- [PROMPT] In the text on governed discovery and interoperability, list everything that Generative-UI (AG-UI) streaming inherits from the run's existing stream.

- [TEXT PASSAGE]
Governed discovery & interoperability

Agent and tool discovery is governed by construction: an AgentDirectory resolves an agent or MCP server only through an AllowListGate — a fail-closed allow-list (deny patterns first, then allow; default deny) over the same AccessController the data plane uses — and every resolution is recorded as an agent_resolve access decision on the audit chain, so an unlisted agent is unreachable and each reachable one is accountable. AGNTCY/ACP and MCP-registry discovery normalize remote records into the same governed directory; discovery never auto-trusts a result. The MCP-server marketplace bridge (app.add_mcp_from_registry) runs the same gate: a server discovered from a registry is resolved through a governed AgentDirectory before any tool is registered, so reachability is an audited decision and an unlisted server is refused — discovery and connection never bypass governance. Generative-UI (AG-UI) streaming opens no new data channel — it is a translation of the run's existing stream, inheriting its provenance, budget metering, and audit.

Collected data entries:
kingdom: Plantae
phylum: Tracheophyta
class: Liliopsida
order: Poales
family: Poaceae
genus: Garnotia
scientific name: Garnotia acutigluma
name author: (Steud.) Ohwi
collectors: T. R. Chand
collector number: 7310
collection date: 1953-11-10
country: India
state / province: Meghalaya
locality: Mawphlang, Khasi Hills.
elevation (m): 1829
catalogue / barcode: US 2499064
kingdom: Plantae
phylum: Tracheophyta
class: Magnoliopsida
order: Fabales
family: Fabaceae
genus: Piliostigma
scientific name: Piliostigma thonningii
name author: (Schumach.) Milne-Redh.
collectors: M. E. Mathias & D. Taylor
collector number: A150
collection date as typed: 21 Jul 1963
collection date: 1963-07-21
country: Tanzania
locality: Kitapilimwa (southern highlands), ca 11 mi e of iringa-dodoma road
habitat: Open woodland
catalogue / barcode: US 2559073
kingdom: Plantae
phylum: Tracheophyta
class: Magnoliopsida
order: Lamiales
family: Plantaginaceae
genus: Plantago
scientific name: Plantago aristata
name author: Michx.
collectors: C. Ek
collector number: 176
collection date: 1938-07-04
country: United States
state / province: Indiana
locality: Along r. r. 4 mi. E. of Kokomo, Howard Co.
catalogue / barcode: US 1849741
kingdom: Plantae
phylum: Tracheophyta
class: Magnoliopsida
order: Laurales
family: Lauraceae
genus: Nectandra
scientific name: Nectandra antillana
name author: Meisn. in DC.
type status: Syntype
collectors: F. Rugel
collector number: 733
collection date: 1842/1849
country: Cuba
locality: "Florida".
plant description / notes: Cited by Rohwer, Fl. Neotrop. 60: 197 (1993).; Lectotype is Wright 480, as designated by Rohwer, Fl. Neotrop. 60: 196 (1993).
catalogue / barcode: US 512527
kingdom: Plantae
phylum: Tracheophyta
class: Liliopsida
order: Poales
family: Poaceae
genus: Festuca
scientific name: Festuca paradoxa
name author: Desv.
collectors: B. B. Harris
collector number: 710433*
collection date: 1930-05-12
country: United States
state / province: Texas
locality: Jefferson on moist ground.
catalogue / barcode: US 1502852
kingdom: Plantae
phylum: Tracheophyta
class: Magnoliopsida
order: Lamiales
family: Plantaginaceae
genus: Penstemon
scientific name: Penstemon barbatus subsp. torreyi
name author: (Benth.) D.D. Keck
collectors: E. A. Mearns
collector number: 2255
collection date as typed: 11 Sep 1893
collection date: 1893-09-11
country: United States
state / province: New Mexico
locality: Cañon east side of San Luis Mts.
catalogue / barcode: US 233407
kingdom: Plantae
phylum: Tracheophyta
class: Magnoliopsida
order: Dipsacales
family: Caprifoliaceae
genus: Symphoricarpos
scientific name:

- [OUTPUT OF THE TASK] Provenance, budget metering, and audit.